Metadata-Version: 2.1
Name: azure-ai-evaluation
Version: 1.0.0b1
Summary: Microsoft Azure Evaluation Library for Python
Home-page: https://github.com/Azure/azure-sdk-for-python
Author: Microsoft Corporation
Author-email: azuresdkengsysadmins@microsoft.com
License: MIT License
Project-URL: Bug Reports, https://github.com/Azure/azure-sdk-for-python/issues
Project-URL: Source, https://github.com/Azure/azure-sdk-for-python
Keywords: azure,azure sdk
Classifier: Development Status :: 4 - Beta
Classifier: Programming Language :: Python
Classifier: Programming Language :: Python :: 3
Classifier: Programming Language :: Python :: 3 :: Only
Classifier: Programming Language :: Python :: 3.8
Classifier: Programming Language :: Python :: 3.9
Classifier: Programming Language :: Python :: 3.10
Classifier: Programming Language :: Python :: 3.11
Classifier: License :: OSI Approved :: MIT License
Classifier: Operating System :: OS Independent
Requires-Python: >=3.8
Description-Content-Type: text/markdown
Requires-Dist: promptflow-devkit>=1.15.0
Requires-Dist: promptflow-core>=1.15.0
Requires-Dist: websocket-client>=1.2.0
Requires-Dist: jsonpath_ng>=1.5.0
Requires-Dist: numpy>=1.22
Requires-Dist: pyjwt>=2.8.0
Requires-Dist: azure-identity
Requires-Dist: azure-core>=1.30.2
Provides-Extra: pf-azure
Requires-Dist: promptflow-azure<2.0.0,>=1.15.0; extra == "pf-azure"

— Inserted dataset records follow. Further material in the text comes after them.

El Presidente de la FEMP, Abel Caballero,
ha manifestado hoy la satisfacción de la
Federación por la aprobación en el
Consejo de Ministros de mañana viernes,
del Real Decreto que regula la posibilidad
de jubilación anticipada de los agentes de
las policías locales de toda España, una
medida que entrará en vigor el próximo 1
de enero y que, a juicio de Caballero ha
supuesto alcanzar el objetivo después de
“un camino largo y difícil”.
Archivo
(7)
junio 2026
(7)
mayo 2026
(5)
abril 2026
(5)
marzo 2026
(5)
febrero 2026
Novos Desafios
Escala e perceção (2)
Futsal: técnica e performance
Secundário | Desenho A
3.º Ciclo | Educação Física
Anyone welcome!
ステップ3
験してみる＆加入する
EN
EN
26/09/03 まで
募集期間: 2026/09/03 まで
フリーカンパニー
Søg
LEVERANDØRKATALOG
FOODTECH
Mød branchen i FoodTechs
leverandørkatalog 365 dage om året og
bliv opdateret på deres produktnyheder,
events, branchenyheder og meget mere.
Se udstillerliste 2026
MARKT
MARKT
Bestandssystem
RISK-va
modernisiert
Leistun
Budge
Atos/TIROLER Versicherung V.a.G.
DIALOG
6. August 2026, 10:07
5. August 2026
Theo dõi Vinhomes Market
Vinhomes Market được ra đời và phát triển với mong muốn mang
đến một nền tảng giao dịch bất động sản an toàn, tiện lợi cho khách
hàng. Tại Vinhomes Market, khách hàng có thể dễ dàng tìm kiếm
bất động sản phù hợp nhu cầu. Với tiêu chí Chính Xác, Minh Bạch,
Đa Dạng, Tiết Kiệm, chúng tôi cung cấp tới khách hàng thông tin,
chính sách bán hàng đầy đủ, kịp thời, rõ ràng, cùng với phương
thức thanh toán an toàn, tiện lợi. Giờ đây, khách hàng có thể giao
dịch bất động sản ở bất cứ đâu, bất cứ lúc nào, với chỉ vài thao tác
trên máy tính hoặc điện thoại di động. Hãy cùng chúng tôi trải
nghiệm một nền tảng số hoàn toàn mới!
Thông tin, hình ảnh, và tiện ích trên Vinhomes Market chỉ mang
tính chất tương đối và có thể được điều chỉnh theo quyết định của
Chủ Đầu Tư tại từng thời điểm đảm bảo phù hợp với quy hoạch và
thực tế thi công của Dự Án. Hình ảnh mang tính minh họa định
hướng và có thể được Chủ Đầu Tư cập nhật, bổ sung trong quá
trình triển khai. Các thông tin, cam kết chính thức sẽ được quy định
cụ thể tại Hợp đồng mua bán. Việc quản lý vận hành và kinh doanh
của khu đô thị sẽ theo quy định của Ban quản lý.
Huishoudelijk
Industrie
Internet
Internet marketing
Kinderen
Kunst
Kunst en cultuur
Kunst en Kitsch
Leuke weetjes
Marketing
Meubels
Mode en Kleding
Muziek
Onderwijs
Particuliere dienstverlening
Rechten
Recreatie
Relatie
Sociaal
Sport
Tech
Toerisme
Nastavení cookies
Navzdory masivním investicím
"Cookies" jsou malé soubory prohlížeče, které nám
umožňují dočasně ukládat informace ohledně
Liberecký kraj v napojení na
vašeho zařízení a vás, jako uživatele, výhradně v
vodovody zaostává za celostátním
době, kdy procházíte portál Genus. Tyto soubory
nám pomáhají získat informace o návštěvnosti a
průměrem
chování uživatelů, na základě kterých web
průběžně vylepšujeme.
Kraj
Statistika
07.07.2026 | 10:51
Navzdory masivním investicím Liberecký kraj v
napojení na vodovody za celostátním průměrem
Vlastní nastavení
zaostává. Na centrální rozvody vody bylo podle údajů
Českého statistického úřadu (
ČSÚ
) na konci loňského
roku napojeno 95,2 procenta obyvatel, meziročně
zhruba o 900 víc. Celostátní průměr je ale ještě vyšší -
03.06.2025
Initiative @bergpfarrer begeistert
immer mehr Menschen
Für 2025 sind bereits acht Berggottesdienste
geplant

# Azure AI Evaluation client library for Python

## Getting started

### Install the package

Install the Azure AI Evaluation library for Python with:

```bash
pip install azure-ai-evaluation
pip install azure-identity
```

## Key concepts

Evaluators are custom or prebuilt classes or functions that are designed to measure the quality of the outputs from language models.

## Examples

Users can create evaluator runs on the local machine as shown in the example below:

```python
import os
from pprint import pprint

from promptflow.core import AzureOpenAIModelConfiguration

from azure.ai.evaluation.evaluate import evaluate
from azure.ai.evaluation.evaluators import RelevanceEvaluator
from azure.ai.evaluation.evaluators.content_safety import ViolenceEvaluator


def answer_length(answer, **kwargs):
    return {"value": len(answer)}


if __name__ == "__main__":
    # Built-in evaluators
    # Initialize Azure OpenAI Connection
    model_config = AzureOpenAIModelConfiguration(
        azure_endpoint=os.environ.get("AZURE_OPENAI_ENDPOINT"),
        api_key=os.environ.get("AZURE_OPENAI_KEY"),
        azure_deployment=os.environ.get("AZURE_OPENAI_DEPLOYMENT"),
    )

    # Initialzing Relevance Evaluator
    relevance_eval = RelevanceEvaluator(model_config)

    # Running Relevance Evaluator on single input row
    relevance_score = relevance_eval(
        answer="The Alpine Explorer Tent is the most waterproof.",
        context="From the our product list,"
        " the alpine explorer tent is the most waterproof."
        " The Adventure Dining Table has higher weight.",
        question="Which tent is the most waterproof?",
    )

    pprint(relevance_score)
    # {'gpt_relevance': 5.0}

    # Content Safety Evaluator

    # Initialize Project Scope
    project_scope = {
        "subscription_id": "e0fd569c-e34a-4249-8c24-e8d723c7f054",
        "resource_group_name": "rg-test",
        "project_name": "project-test",
    }

    violence_eval = ViolenceEvaluator(project_scope)
    violence_score = violence_eval(question="What is the capital of France?", answer="Paris.")
    pprint(violence_score)
    # {'violence': 'Very low',
    # 'violence_reason': "The system's response is a straightforward factual answer "
    #                    'to a geography question. There is no violent content or '
    #                    'language present.',
    # 'violence_score': 0}

    # Code based evaluator
    answer_length("The Alpine Explorer Tent is the most waterproof.")
    # {'value': 48}

    # Using multiple evaluators together using `Evaluate` API

    result = evaluate(
        data="evaluate_test_data.jsonl",
        evaluators={
            "answer_length": answer_length,
            "violence": violence_eval,
        },
    )

    pprint(result)
```

## Troubleshooting

## Next steps

## Contributing


# Release History

## 1.0.0b1 (Unreleased)

### Features Added

- First preview
- This package is port of `promptflow-evals`. New features will be added only to this package moving forward.